───── LISTED ENTRIES ─────

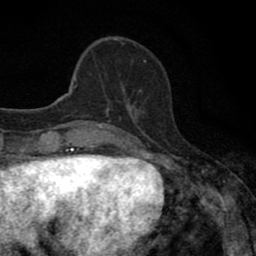
Breast MRI (dynamic contrast-enhanced), one axial slice. Position 22 of 80 along the scan axis. Cropped to one breast. Dynamic contrast-enhanced series, time point 2 of 8 at this slice position (early post-contrast). 1.5 T. TE 2.7 ms, TR 6.8 ms. 2 mm slice thickness. 256 × 256 image matrix, field of view 145 × 145 mm. Female patient.
Annotated regions visible in this slice (semi-automatic segmentation, software-assisted and operator-edited):
- enhancing-tissue mask used for the functional tumour volume (all voxels passing the contrast-enhancement thresholds inside the analysis volume; usually the tumour): bounding box <107,90,141,111> (left, top, right, bottom; pixels)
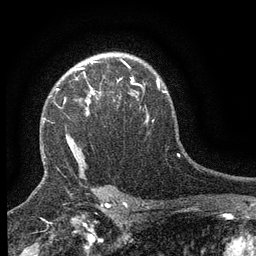
Breast MRI (dynamic contrast-enhanced), one axial slice. Slice 101 of 134 in the series (ordered by position). Cropped to one breast. Dynamic contrast-enhanced series, time point 2 of 6 at this slice position (early post-contrast). 3 T. TE 2.7 ms, TR 5.5 ms. 256 × 256 image matrix, field of view 160 × 160 mm. Female patient.
Outlined on this slice (semi-automatically segmented with operator editing):
- enhancing-tissue mask used for the functional tumour volume (all voxels passing the contrast-enhancement thresholds inside the analysis volume; usually the tumour): bounding box <57,66,133,99> (left, top, right, bottom; pixels)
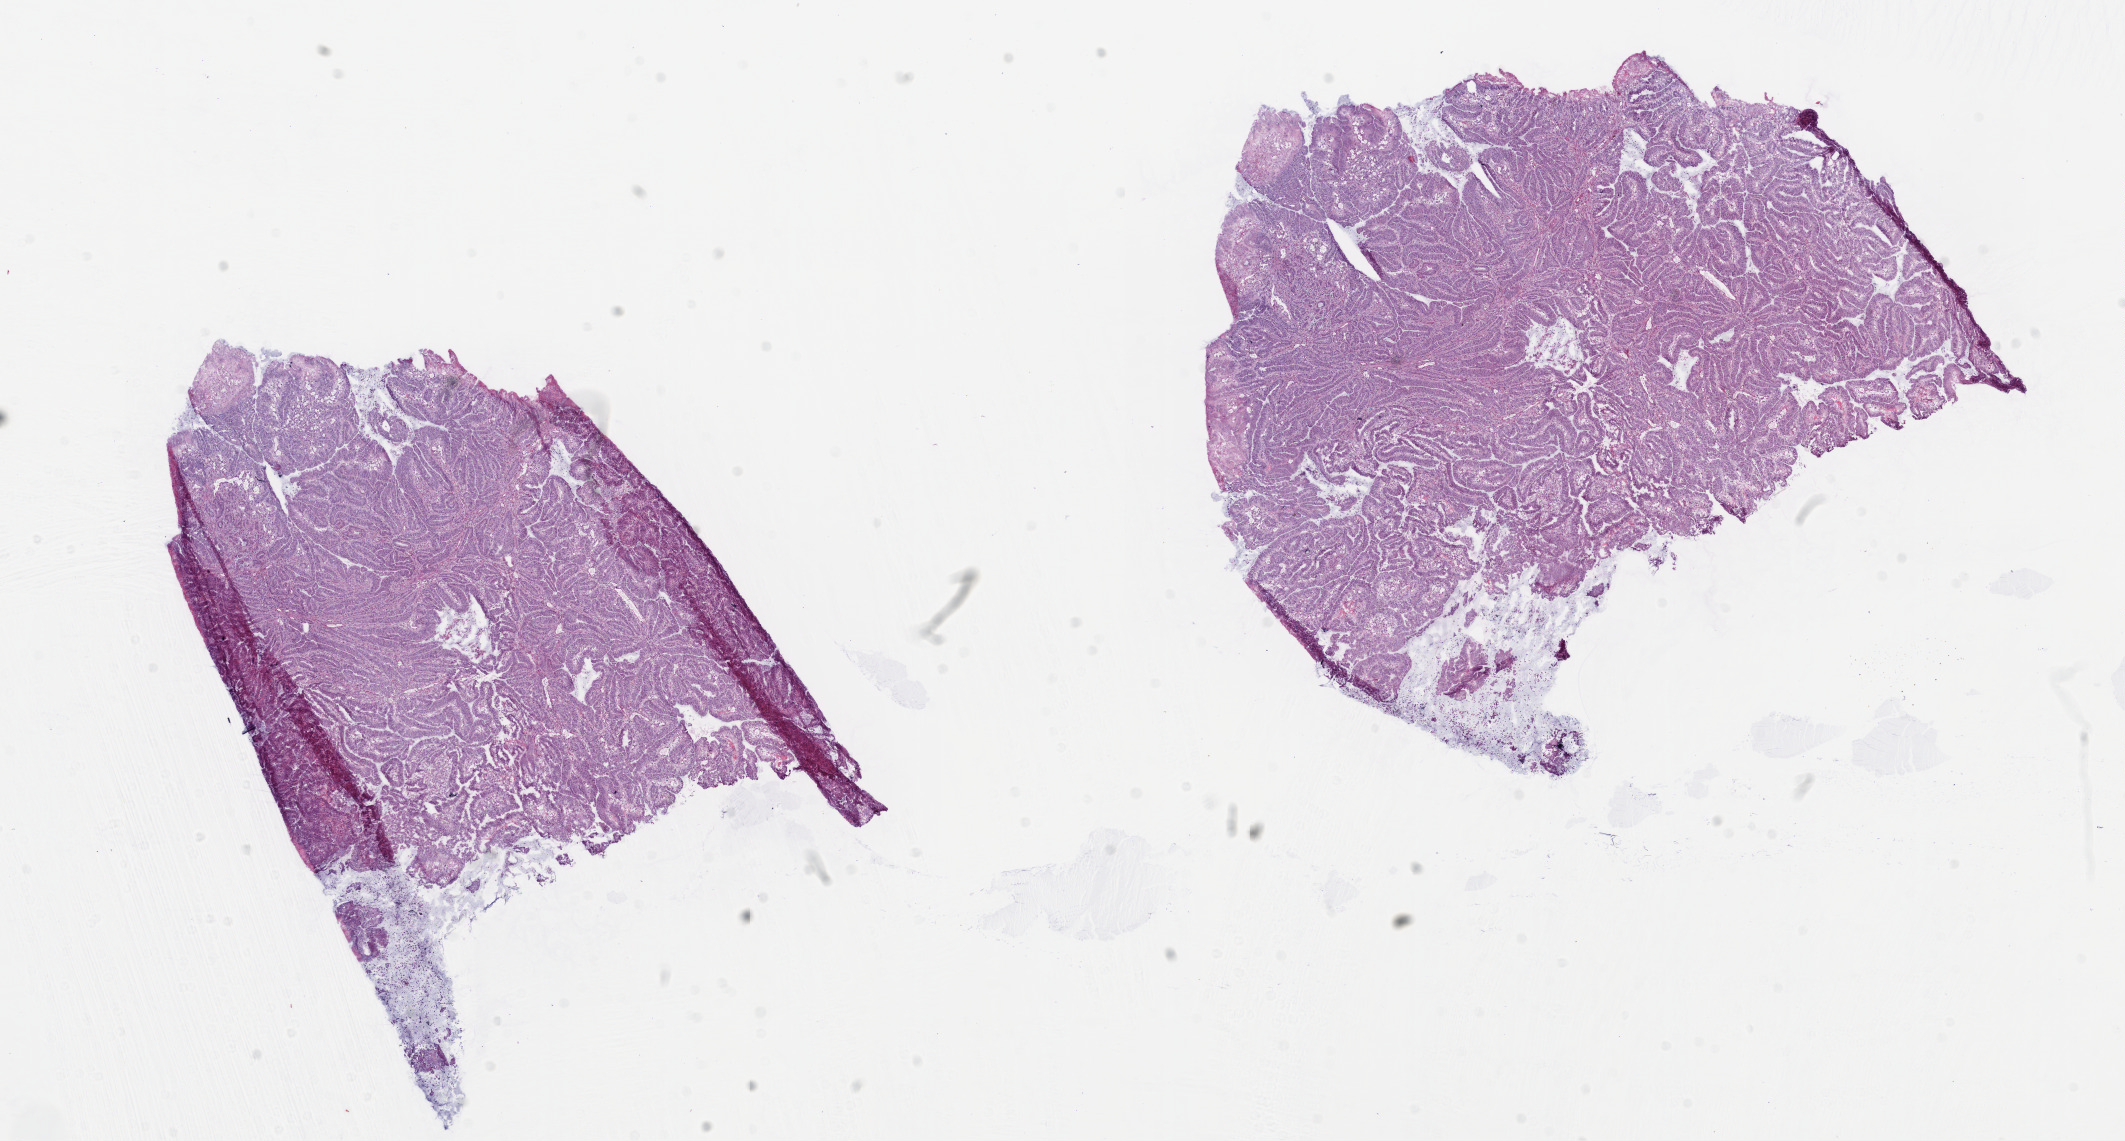
Digitized Hematoxylin and eosin (H&E) stained tissue section (whole slide) — whole scanned area (about 17.1 x 9.2 mm) shown as a low-resolution overview, frozen section, sample: primary tumour, colon. Female patient; age at initial diagnosis 81 years. Pathologist review of this section (percent, as recorded): tumour cells 90%, tumour nuclei 85%, normal cells 0%, stromal cells 5%, necrosis 5%.
* lymph nodes positive (case pathology): 0 of 13 examined
* pathologic diagnosis: Mucinous adenocarcinoma (ascending colon)
* AJCC pathologic stage: I (6th edition)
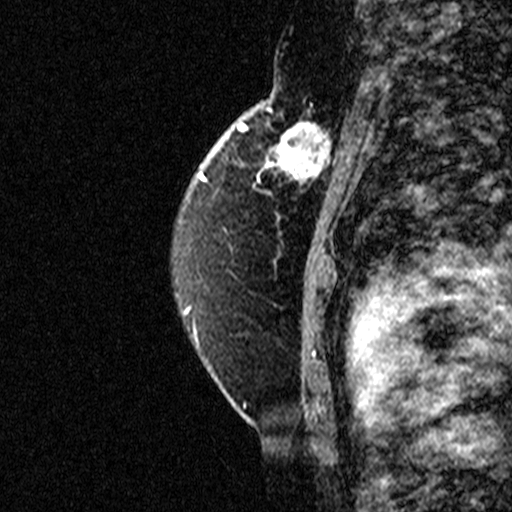
Breast MRI (dynamic contrast-enhanced), one sagittal slice. Dynamic contrast-enhanced study with each time point stored as its own series, time point 2 of 3 at this slice position (early post-contrast, ordered by acquisition time). 1.5 T. TE 4.5 ms, TR 11 ms. 512 × 512 image matrix, field of view 200 × 200 mm. Female patient, age 49 years. Case-level facts recorded for this patient, not image findings: setting: breast cancer imaged before/during neoadjuvant chemotherapy; receptor status: triple-negative.
Annotated regions visible in this slice (semi-automatic segmentation, software-assisted and operator-edited):
- analysis volume of interest (the breast-tissue region the enhancement analysis was run in; not a lesion): bounding box (x1, y1, x2, y2) in pixels: (254, 112, 347, 207)
- tumour enhancement mask (voxels above the 90 % enhancement threshold inside the analysis volume of interest): (257, 112, 347, 207)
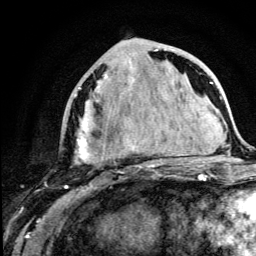
Breast MRI (dynamic contrast-enhanced), one axial slice; position 50 of 134 along the scan axis; cropped to one breast; dynamic contrast-enhanced series, time point 2 of 5 at this slice position (early post-contrast); 3 T; TE 4.2 ms, TR 8.6 ms; 256 × 256 image matrix, field of view 160 × 160 mm. Female patient.
Outlined on this slice (semi-automatic segmentation, software-assisted and operator-edited):
- enhancing-tissue mask used for the functional tumour volume (all voxels passing the contrast-enhancement thresholds inside the analysis volume; usually the tumour): bounding box (x1, y1, x2, y2) in pixels: (67, 49, 179, 189)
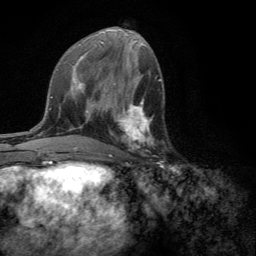
Breast MRI (dynamic contrast-enhanced), one axial slice; position 61 of 134 along the scan axis; cropped to one breast; dynamic contrast-enhanced series, time point 2 of 6 at this slice position (early post-contrast); 3 T; TE 2.8 ms, TR 7.2 ms; 1.2 mm slice thickness; 256 × 256 image matrix. Female patient.
Outlined on this slice (semi-automatically segmented with operator editing):
- enhancing-tissue mask used for the functional tumour volume (all voxels passing the contrast-enhancement thresholds inside the analysis volume; usually the tumour): bounding box <109,101,153,157> (left, top, right, bottom; pixels)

─────

ASSIGNED TASK :: Would you filter the records and copy each line that contains the word "left"?

RESULT FOR THIS TASK ::
- enhancing-tissue mask used for the functional tumour volume (all voxels passing the contrast-enhancement thresholds inside the analysis volume; usually the tumour): bounding box <107,90,141,111> (left, top, right, bottom; pixels)
- enhancing-tissue mask used for the functional tumour volume (all voxels passing the contrast-enhancement thresholds inside the analysis volume; usually the tumour): bounding box <57,66,133,99> (left, top, right, bottom; pixels)
- enhancing-tissue mask used for the functional tumour volume (all voxels passing the contrast-enhancement thresholds inside the analysis volume; usually the tumour): bounding box <109,101,153,157> (left, top, right, bottom; pixels)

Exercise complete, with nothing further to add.